Le masculin domine, avec sa sueur, ses corps musclés et dénudés, ses poils pubiens, ses aisselles, ses fesses et ses pénis. C’est ouvertement l’œuvre la plus homosexuelle de la filmographie du cinéaste. « On est en 2013, tous les mecs sont pédés » entend-on dans le film, comme si ce constat résolvait tout. Ça bande, ça baise, sans aucune pudeur. Mais surtout ça rejette les étiquettes.

Acide comme la sueur

S’il manque un scénario au film, empêchant une quelconque émotion ou dramatisation, il reste une sensation étrange et touchante d’avoir flirté avec ces « djeunz », terriblement crédibles. Clark ne s’autorise aucune caricature, il va plutôt choisir des représentations : un jeune blondinet aux allures de Saint-Sébastien, de plus en plus absent de ce monde au fur et à mesure qu’il vend son cul aux autres, un ange noir, aussi beau qu’idiot, responsables des actes les plus lâches, un clone de lui-même qui est obsédé à l’idée de tout filmer, un jeune homme qui ne sait pas comment assumer son homosexualité tout en sauvant les apparences, etc…

Le réalisateur ne les juge jamais. Il observe. On peut toujours considérer que ce monde clandestin est décadent et même immoral quand on voit l’état de l’appartement du bourgeois saccagé par le groupe (façon Eastern Boys, en plus punk). Mais cela montre avant tout une jeunesse désespérée, paumée, désemparée.
Il n’y a pas de psychologie : le récit est trop désarticulé pour avoir même une cohérence. Il est à l’image de ses personnages, qui vient au fil du temps, dans l’instant présent. Ils sont en perdition, autant que le film se perd et s’égare. On ne sait pas ce que Clark veut nous dire mais on comprend ce qu’il veut nous montrer : des vieux pathétiques dans la déchéance, des jeunes escorts cyniques dans la nonchalance. L’offre et la demande.
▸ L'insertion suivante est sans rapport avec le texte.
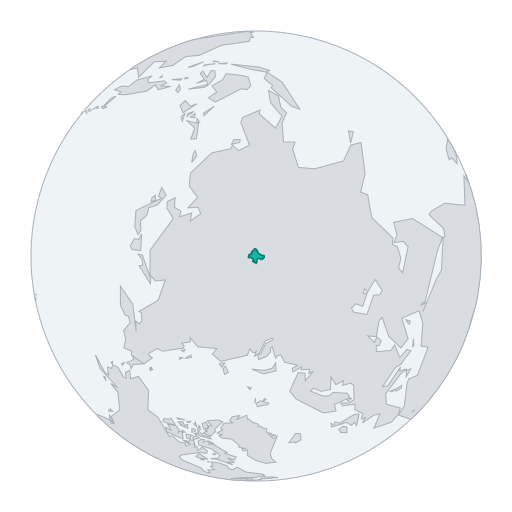 the Earth from above Dzavhan, rotated 195°
{"feature_id": "MNG-3318", "entity_name": "Dzavhan", "entity_type": "Province", "adm_level": 1, "iso_a3": "MNG", "parent_name": "Mongolia", "parent_adm1": "", "projection": "orthographic", "projection_center": [96.384, 48.303], "detail": "fine", "context": "on_globe", "style": "filled", "palette": "teal", "viewbox_px": 512, "rotation_deg": 195, "n_neighbors": 0, "source": "natural_earth", "source_scale": "10m", "svg_char_len": 13801}
<svg xmlns="http://www.w3.org/2000/svg" viewBox="0 0 512 512"><g transform="rotate(195 256 256)"><circle cx="256" cy="256" r="225" fill="#eef3f6" stroke="#a8b0b8"/><path d="M367.7,60.4L368.2,61.9L354.7,59.8L352.5,57.2L349.5,57.4L352.1,60.9L354.5,63.2L347.8,72.2L354.1,88.6L363.2,95.2L355.6,93.0L377.6,107.1L385.6,119.1L372.2,104.8L367.5,102.9L370.7,110.3L366.6,110.0L365.8,113.7L360.5,112.8L353.1,105.1L349.6,104.5L352.1,109.9L348.4,112.8L345.2,104.9L338.5,109.3L324.9,98.3L320.7,79.7L308.8,74.7L293.0,59.2L290.1,60.7L282.2,56.5L276.0,56.9L274.8,54.4L270.8,57.0L273.1,59.3L272.1,61.3L268.6,61.9L266.5,58.6L267.9,57.8L265.5,57.2L266.0,55.3L263.8,56.6L261.7,52.8L258.6,57.5L252.6,55.3L252.6,52.6L259.4,51.6L276.2,44.7L278.3,42.5L274.5,39.8L253.0,36.9L252.5,35.3L246.9,34.0L244.0,35.1L247.4,36.7L240.7,38.9L245.6,41.0L243.6,42.4L246.0,45.5L238.3,46.5L229.6,45.9L227.3,43.6L223.4,43.4L219.6,47.1L209.6,44.7L193.0,47.0L191.2,46.5L198.4,42.2L213.3,38.0L222.6,34.4L209.2,38.4L204.9,37.9L201.1,38.7L197.0,39.9L195.7,40.9L192.7,41.3L204.9,37.0L207.8,36.5L203.9,37.7L210.9,36.0L219.1,33.9L216.3,34.3L220.5,33.5L237.4,31.5L254.3,30.7L271.2,31.2L288.1,33.0L304.7,36.1L321.1,40.3L337.2,45.8L352.7,52.5L367.7,60.4ZM458.8,158.4L457.3,156.0L457.0,154.8L458.8,158.4ZM457.1,156.3L457.5,156.8L457.3,156.8L457.1,156.3ZM457.5,157.6L457.2,156.7L457.7,158.0L457.5,157.6ZM458.3,159.7L457.8,158.4L457.9,158.7L458.3,159.7ZM458.7,162.0L458.7,162.5L458.1,161.0L458.7,162.0ZM356.3,64.4L352.6,61.0L351.7,58.3L355.3,61.0L356.3,64.4ZM357.2,70.7L354.3,68.8L357.9,68.0L358.5,69.3L357.2,70.7ZM370.6,100.3L368.4,96.5L372.0,100.3L370.6,100.3ZM366.6,114.3L368.5,115.6L367.3,117.0L366.6,114.3ZM250.0,44.9L248.0,45.2L248.6,44.4L250.0,44.9ZM252.9,46.0L255.0,44.9L256.7,45.3L255.3,46.0L252.9,46.0ZM358.1,117.1L355.5,119.1L356.9,115.6L358.1,117.1ZM249.9,47.3L259.4,46.2L262.3,47.0L259.7,50.3L249.9,47.3ZM353.1,119.4L346.9,125.0L350.7,128.1L336.4,122.8L346.4,119.6L347.5,114.7L349.6,118.4L353.1,119.4ZM275.3,59.8L272.7,57.3L278.1,58.9L275.3,59.8ZM279.0,60.3L296.8,63.1L298.9,67.3L292.5,65.3L297.7,70.7L289.9,71.3L285.3,68.5L285.5,65.6L282.3,68.2L279.0,60.3ZM329.5,119.3L326.8,119.6L328.2,117.8L329.5,119.3ZM272.1,62.2L275.5,62.2L277.5,65.8L271.0,66.4L272.4,65.0L272.1,62.2ZM302.9,71.9L303.2,74.9L297.0,76.1L296.3,77.5L289.9,71.7L302.9,71.9ZM270.2,64.5L267.6,66.7L263.5,65.6L268.9,62.4L270.2,64.5ZM280.8,66.6L281.4,68.4L278.9,67.5L280.8,66.6ZM247.5,63.6L251.5,63.2L252.9,65.0L247.5,63.6ZM266.9,67.6L268.4,68.0L269.4,68.7L266.9,69.9L266.9,67.6ZM285.9,73.2L283.2,73.2L288.2,75.6L283.7,76.9L280.3,72.8L279.9,75.1L278.5,75.6L277.2,71.9L285.9,73.2ZM267.4,73.5L261.4,69.2L253.6,69.3L252.1,67.6L265.0,67.9L267.4,73.5ZM273.3,72.8L269.3,72.8L269.5,70.6L272.4,69.2L273.3,72.8ZM282.0,79.3L289.7,78.3L290.2,79.3L282.0,79.3ZM265.0,73.9L266.5,74.9L264.5,74.2L265.0,73.9ZM276.7,78.0L279.4,77.5L279.9,78.6L276.7,78.0ZM267.3,77.6L265.4,76.2L267.2,75.1L267.3,77.6ZM271.6,78.1L271.6,79.8L269.1,75.6L272.7,77.7L271.6,78.1ZM276.7,79.2L277.9,79.6L275.5,79.2L276.7,79.2ZM261.2,82.6L257.6,77.6L261.8,75.2L264.7,80.3L261.2,82.6ZM59.5,145.8L64.1,138.3L77.4,139.3L73.9,149.2L77.2,172.4L76.5,177.1L69.2,182.3L66.2,212.4L73.3,211.7L77.4,234.4L84.5,245.2L99.1,233.6L87.6,215.5L92.3,204.7L107.0,212.7L118.2,229.2L120.4,225.6L119.0,209.3L127.4,207.7L119.3,203.3L118.2,209.1L113.1,206.8L113.7,201.4L116.7,200.9L115.0,194.8L101.4,199.6L99.0,206.0L90.9,195.1L86.0,204.8L81.8,204.6L88.5,188.1L92.3,184.8L99.9,162.5L95.1,164.8L87.7,186.3L87.4,182.1L81.0,186.1L85.7,179.8L95.1,156.5L91.7,146.6L77.3,146.5L77.5,140.3L82.1,130.6L97.5,120.3L95.5,135.5L100.9,132.8L110.0,122.3L108.6,128.0L112.1,125.9L112.1,131.5L120.8,133.2L122.1,138.5L133.8,133.6L136.0,135.9L128.5,138.0L124.0,142.6L128.4,156.6L131.7,157.6L138.9,153.5L139.2,158.2L145.6,152.4L152.2,158.7L149.5,146.5L157.9,142.1L166.4,143.1L168.6,139.7L154.9,138.1L149.8,139.5L146.3,144.1L132.1,147.1L128.8,143.6L141.8,132.8L138.6,127.0L150.2,121.8L180.2,128.2L188.5,134.3L185.0,154.3L178.3,155.4L176.2,148.5L170.6,159.3L174.7,156.2L174.9,160.4L183.0,157.8L183.6,160.6L190.3,153.5L191.9,156.8L187.6,161.2L200.9,160.8L206.5,166.9L209.2,165.5L210.6,162.3L216.7,172.4L218.4,171.0L217.1,167.1L219.7,161.8L226.7,156.6L228.5,160.4L226.2,162.7L224.0,173.8L217.6,179.9L219.0,181.0L225.0,176.6L227.7,163.1L231.4,158.9L231.1,165.2L231.5,162.6L233.9,161.8L237.9,164.6L238.7,157.8L262.7,145.1L272.8,149.9L269.8,156.5L288.4,153.2L298.4,159.9L297.1,156.1L305.2,152.6L302.2,150.5L302.2,148.4L321.6,139.8L327.5,141.1L334.4,134.1L333.7,132.3L329.7,130.8L336.4,122.8L350.7,128.1L351.4,131.9L359.9,133.1L360.3,141.7L364.6,149.7L360.2,159.2L364.0,165.1L366.9,164.9L374.2,173.3L379.2,191.8L362.4,177.4L352.3,152.0L355.3,162.1L350.9,160.2L349.6,164.2L352.0,171.6L354.7,172.2L339.1,187.8L337.4,209.4L346.8,205.8L353.5,210.4L359.8,234.2L345.6,270.8L354.5,279.2L355.6,285.7L349.2,291.4L347.4,282.0L340.1,280.0L340.0,274.1L329.2,280.9L328.6,272.7L320.4,282.4L324.5,288.2L334.3,284.9L327.5,297.4L338.6,306.4L340.8,319.1L325.4,344.2L308.2,353.0L307.3,356.9L300.0,353.3L291.0,361.5L305.1,380.7L304.9,386.3L290.0,398.0L289.5,394.0L270.2,384.5L267.0,397.8L281.7,407.9L286.7,419.2L275.6,416.2L270.5,405.9L263.6,402.2L265.2,391.0L258.9,373.3L247.7,376.1L248.3,368.8L238.0,352.5L221.7,355.5L196.1,370.4L193.0,387.7L183.9,392.9L171.9,363.7L171.5,344.8L164.0,344.0L154.2,323.2L128.3,308.7L127.4,302.5L121.9,301.7L115.5,291.4L115.2,281.3L110.0,277.8L111.5,304.4L117.4,308.2L126.2,304.8L125.2,312.8L131.8,324.1L114.5,332.7L80.7,322.2L82.1,308.0L80.9,255.8L83.6,252.7L83.8,252.1L84.0,251.2L79.1,255.3L80.4,245.5L76.0,279.0L73.2,290.5L80.1,322.6L78.3,323.1L82.0,331.2L99.5,340.6L98.5,344.5L87.4,355.8L67.3,359.1L72.7,376.6L75.9,387.2L69.5,382.0L75.0,390.1L65.0,375.4L56.2,360.1L48.6,344.0L42.3,327.4L37.4,310.4L33.8,293.0L31.6,275.4L31.0,266.0L31.4,258.0L31.7,249.7L31.4,243.4L32.2,233.6L32.5,228.9L33.3,221.9L36.3,206.0L40.5,190.4L45.8,175.1L52.1,160.2L59.5,145.8ZM65.4,145.4L63.3,147.7L63.3,147.8L65.4,145.4ZM125.0,255.2L134.9,264.2L138.8,250.2L142.9,252.7L142.8,247.2L139.1,249.2L139.9,235.0L147.2,235.7L150.3,230.3L147.1,227.1L133.7,228.2L132.3,248.4L126.5,250.6L125.0,255.2ZM204.2,38.1L203.1,38.5L198.8,39.6L200.5,38.9L204.2,38.1ZM181.8,47.1L177.4,47.6L181.7,46.5L183.2,45.3L194.1,41.9L190.9,46.1L190.4,44.7L181.8,47.1ZM207.8,39.2L201.2,40.5L208.5,39.0L207.8,39.2ZM131.0,109.9L128.2,113.6L124.1,114.4L122.4,108.9L128.4,107.5L131.0,109.9ZM125.3,118.8L138.7,110.3L140.3,113.8L137.1,113.2L136.8,116.3L131.7,116.3L120.1,128.4L115.6,130.0L114.9,118.2L117.6,121.0L120.1,117.0L125.3,118.8ZM170.2,86.6L176.0,84.0L171.9,94.7L167.0,95.9L164.9,90.1L169.6,85.4L170.2,86.6ZM243.4,53.8L245.9,52.9L246.5,53.7L244.8,55.1L243.4,53.8ZM249.3,63.3L233.1,58.7L235.1,57.3L223.2,56.8L223.9,53.3L231.6,53.6L223.2,50.8L230.5,49.7L224.2,48.3L241.3,49.4L247.5,48.7L240.3,50.8L239.5,54.0L240.9,55.2L249.8,58.2L262.7,58.6L263.9,62.3L261.3,64.8L258.4,65.2L258.5,62.6L254.6,65.1L252.5,61.7L249.3,63.3ZM230.6,97.6L232.0,93.4L223.7,99.8L221.6,95.6L220.8,96.6L216.5,94.6L210.0,94.1L210.0,91.9L207.4,92.7L204.6,91.5L201.1,92.0L199.9,88.3L195.5,88.6L197.5,86.8L190.2,88.3L195.1,85.6L191.9,84.2L188.9,87.6L191.2,69.3L188.5,64.4L183.5,62.1L192.5,58.3L203.0,58.4L212.8,61.2L214.2,66.7L218.0,64.2L219.8,66.3L216.0,67.3L223.0,66.9L223.4,68.9L232.2,72.8L241.9,71.4L245.3,73.0L241.7,74.6L247.6,75.1L243.3,79.2L245.6,80.6L243.6,86.2L235.4,88.8L238.7,90.1L237.3,94.7L230.6,97.6ZM260.4,84.2L251.0,87.7L245.3,87.3L251.1,77.8L249.6,76.0L253.1,70.4L261.4,71.2L259.6,72.7L259.8,74.3L257.2,73.4L259.4,75.4L257.1,77.6L258.2,79.9L254.8,80.4L260.4,84.2ZM79.8,177.7L80.0,180.6L81.3,184.2L77.3,187.1L79.8,177.7ZM85.9,161.7L86.7,163.5L81.7,168.8L81.5,166.0L85.9,161.7ZM91.5,160.2L87.2,163.2L89.4,159.9L91.5,160.2ZM129.7,139.5L131.1,141.4L129.5,142.8L126.8,143.2L129.7,139.5ZM205.5,117.2L207.2,114.5L208.6,114.7L215.6,110.7L217.7,113.7L214.3,117.3L205.5,117.2ZM94.7,233.2L90.1,233.0L90.2,229.9L91.7,230.5L94.7,233.2ZM81.4,209.2L82.4,216.7L80.3,209.9L81.4,209.2ZM209.0,119.9L211.6,117.8L211.0,120.6L209.0,119.9ZM219.6,115.8L219.7,118.8L218.8,113.7L219.6,115.8ZM99.9,408.3L101.2,418.7L94.3,412.4L89.0,405.8L85.7,397.4L92.3,401.2L94.4,399.1L99.9,408.3ZM341.3,434.0L347.6,432.8L347.3,433.5L341.3,434.0ZM334.8,433.7L342.1,432.0L333.4,435.3L334.8,433.7ZM344.9,431.3L352.4,428.1L355.6,426.1L354.9,427.5L344.9,431.3ZM329.7,434.9L302.0,439.3L290.9,438.8L293.6,436.3L311.6,434.8L329.7,434.9ZM292.7,436.4L275.7,430.7L251.7,409.1L260.3,409.8L285.2,422.5L283.7,424.8L294.0,429.6L292.7,436.4ZM333.7,417.7L332.0,424.4L316.8,426.7L309.8,426.8L305.0,419.1L307.7,414.4L313.5,413.7L335.2,394.1L342.9,396.3L336.3,404.4L342.6,408.9L333.7,417.7ZM193.9,389.6L199.0,400.7L194.1,401.2L193.9,389.6ZM343.6,380.4L335.1,389.8L342.7,378.1L343.6,380.4ZM347.9,369.7L348.6,373.5L344.9,370.6L347.9,369.7ZM307.5,362.7L301.4,364.3L301.1,361.4L308.6,357.6L307.5,362.7ZM342.4,329.7L343.1,338.7L342.2,342.0L339.1,337.3L342.4,329.7ZM230.7,145.7L218.6,147.6L211.3,151.6L209.3,157.8L206.9,150.2L218.1,144.0L230.7,145.7ZM258.5,144.6L260.1,139.7L262.9,141.6L262.9,143.0L258.5,144.6ZM257.1,141.8L252.6,136.4L255.7,133.5L258.7,138.3L257.1,141.8ZM230.3,127.4L226.6,127.6L227.2,125.3L230.3,127.4ZM378.7,444.9L381.2,443.3L376.3,446.5L373.6,448.1L372.5,448.6L366.0,451.9L324.0,470.1L315.6,472.1L319.4,470.1L315.0,466.4L317.9,465.9L318.1,461.6L343.9,450.6L362.9,435.0L375.3,430.6L385.8,418.5L398.0,412.7L393.3,420.8L404.6,417.2L415.6,398.3L419.2,406.9L425.2,403.8L423.9,406.2L410.0,420.4L394.9,433.4L378.7,444.9ZM460.5,350.5L460.7,350.2L460.5,350.5ZM460.4,350.8L461.5,348.3L460.9,349.7L460.4,350.8ZM457.1,353.1L457.9,351.2L458.2,351.3L457.1,353.1ZM356.9,430.0L365.9,422.7L370.6,420.6L356.9,430.0ZM456.3,353.1L454.3,355.7L454.7,354.6L456.3,353.1ZM456.7,351.0L456.7,350.1L457.4,351.1L456.7,351.0ZM453.2,353.5L455.4,352.4L452.9,354.1L453.2,353.5ZM451.7,355.7L449.9,356.9L450.1,356.4L451.7,355.7ZM428.9,379.6L435.8,380.0L429.6,385.4L422.9,386.7L416.6,395.1L402.9,403.1L406.3,398.5L404.7,395.4L390.0,401.4L387.0,400.0L392.5,395.5L382.4,397.7L393.4,391.3L397.8,395.2L403.9,387.2L414.1,382.4L423.6,378.0L430.7,376.5L428.9,379.6ZM393.1,404.3L394.9,403.4L393.2,405.9L393.1,404.3ZM446.5,357.9L449.1,357.5L448.7,358.6L447.4,359.7L446.5,357.9ZM432.5,374.2L440.4,362.7L442.1,361.2L436.8,371.1L432.5,374.2ZM438.7,361.3L442.1,358.7L443.8,359.7L443.1,361.1L438.7,361.3ZM370.6,408.7L370.1,410.5L367.1,410.3L370.6,408.7ZM374.4,406.3L383.2,404.5L373.6,408.0L374.4,406.3ZM346.9,409.3L349.6,412.6L358.1,407.5L351.6,413.2L357.2,417.9L355.1,420.9L349.6,415.7L347.4,423.3L343.6,424.2L341.7,418.7L345.6,409.9L349.4,405.6L364.7,399.6L346.9,409.3ZM374.4,401.4L372.1,397.5L373.8,393.6L376.4,395.2L374.4,401.4ZM364.7,387.8L358.1,383.8L352.3,387.8L363.7,375.5L368.3,381.6L364.7,387.8ZM358.7,375.9L353.3,379.7L358.7,372.9L358.7,375.9ZM351.8,378.0L350.9,373.7L355.3,373.1L351.8,378.0ZM361.5,375.3L362.1,367.3L364.5,371.1L361.5,375.3ZM348.3,363.9L358.2,368.9L345.8,369.0L344.0,353.8L349.2,352.1L348.3,363.9ZM369.1,288.6L367.1,284.0L371.4,281.2L371.6,285.1L369.1,288.6ZM383.7,268.9L371.9,279.0L362.2,287.4L365.8,288.5L364.8,297.8L358.6,291.6L364.5,279.7L372.1,274.9L372.0,267.2L376.8,259.9L373.8,251.2L375.5,246.2L380.6,252.7L383.7,268.9ZM372.2,247.7L368.7,231.5L377.4,230.1L380.1,233.4L378.0,241.3L373.6,241.5L372.2,247.7ZM370.4,227.3L366.0,227.4L351.7,206.6L350.8,201.9L366.4,216.4L363.1,217.5L365.0,223.0L370.4,227.3ZM328.3,121.5L327.0,119.8L329.5,120.6L328.3,121.5ZM300.4,147.3L300.8,144.7L303.8,145.5L300.4,147.3ZM303.6,138.1L300.0,139.0L303.1,136.4L303.6,138.1ZM292.0,141.4L298.2,138.6L293.3,143.6L292.0,141.4Z" fill="#d9dde1" stroke="#a8b0b8" stroke-width="1"/><path d="M254.6,249.2L254.7,249.3L254.8,249.4L254.8,249.5L255.0,249.5L255.0,249.4L255.6,249.5L255.8,249.7L255.9,249.8L256.0,249.8L256.2,249.7L256.3,249.6L256.4,249.8L256.5,249.9L256.7,249.7L256.8,249.7L257.5,249.8L257.7,250.0L257.8,250.1L257.8,250.3L257.9,250.5L257.6,250.7L257.4,250.9L257.3,251.0L257.2,251.3L257.2,251.5L257.3,251.8L257.9,252.3L258.0,252.4L258.7,252.4L258.9,252.4L259.1,252.5L259.9,253.1L260.1,253.1L260.3,253.0L260.6,253.0L261.0,253.0L261.3,253.1L261.5,253.2L261.8,253.1L261.9,252.9L262.1,252.6L262.9,252.5L263.0,252.7L263.0,253.2L263.1,253.4L263.1,253.6L263.1,253.9L263.1,254.0L262.9,254.5L262.9,254.8L263.1,255.5L262.3,256.1L262.1,256.2L262.0,256.3L261.9,256.5L261.7,256.6L261.0,256.7L260.9,256.8L260.7,256.9L260.7,257.1L260.8,257.5L260.8,257.8L260.7,258.2L260.7,258.3L260.8,258.4L260.9,258.5L261.3,258.5L261.3,258.8L261.2,259.0L261.0,259.3L261.0,259.5L260.9,259.8L260.7,260.1L260.4,260.2L260.2,260.3L259.9,260.4L259.9,260.5L259.5,262.1L259.4,262.3L259.4,262.6L259.2,262.6L258.8,262.4L258.7,262.4L258.6,262.5L258.4,262.7L258.2,262.7L257.8,262.7L257.6,262.6L257.6,262.4L257.4,262.1L257.3,261.9L257.2,261.8L257.2,261.5L257.0,261.4L256.9,261.4L256.1,261.6L256.0,261.3L255.9,261.2L255.8,260.8L255.8,260.7L255.6,260.5L255.6,260.4L255.5,260.2L255.4,260.0L255.2,260.0L254.2,259.3L254.1,259.2L253.9,259.0L253.7,258.9L252.9,258.8L252.7,258.9L252.5,258.7L252.4,258.6L252.3,258.4L252.0,258.4L251.9,258.4L251.7,258.4L251.4,258.4L251.0,258.4L250.7,258.2L250.4,258.1L250.2,258.0L249.9,258.0L249.7,258.2L249.3,258.3L249.0,258.4L248.3,258.5L248.1,258.1L247.8,257.6L247.8,257.4L247.8,257.2L247.7,257.0L247.6,256.7L247.8,256.6L248.0,256.4L248.3,256.1L248.4,255.9L248.4,255.7L248.5,255.7L248.4,255.5L248.5,255.1L248.7,254.9L248.8,254.8L249.0,254.6L250.2,253.9L250.3,254.0L251.0,254.3L251.4,254.3L251.5,254.3L251.9,254.4L252.3,254.4L252.7,254.3L253.0,254.1L253.4,253.9L253.5,253.8L253.8,253.8L253.9,253.6L253.9,253.4L253.9,253.2L254.0,253.0L254.0,252.9L254.0,252.7L254.2,252.0L254.2,251.8L254.2,251.7L253.9,251.4L253.7,251.1L253.7,250.9L253.6,250.7L253.7,250.4L253.7,250.1L253.7,249.9L253.7,249.7L253.8,249.8L253.8,249.7L254.0,249.6L254.3,249.5L254.4,249.3L254.5,249.3L254.6,249.2Z" fill="#14b8a6" stroke="#0f766e" stroke-width="1.5"/></g></svg>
Tout un marché où le corps ne nous appartient plus. De plans cams en plans putes, de jeux vidéos où ils semblent morts-vivants en jeux de rôles où ils s’oublient complètement, ces skaters s’empoissonnent progressivement comme si cette vie les contaminait.

Car le plus frappant c’est l’absence de sincérité, de réalité, de sentiments. Cette déshumanisation est la traduction la plus visible de leur ennui. L’amour s’il existait s’en prendrait plein la gueule. Ils sont égoïstes, narcissiques. The Smell of us est acide comme la transpiration. Cela n’en fait pas un grand film ni, de loin, le meilleur film du réalisateur. Ce bad trip est trop inégal et déstructuré pour nous emballer complètement. Il y a bien quelques beaux moments de cinéma, comme la scène avec Dominique Frot, hélas un peu inachevée, cherchant à se faire sauter par son fils. Mais dénué de sentiments, l’œuvre nous laisse plutôt froids malgré un réalisme saisissant. Ces bouts de vies scotchés les uns aux autres avec un vague fil conducteur ne suffisent pas à donner de l’épaisseur aux tourments des teenagers. Il manque un but, une cohésion, même si l’ensemble est cohérent et fascinant.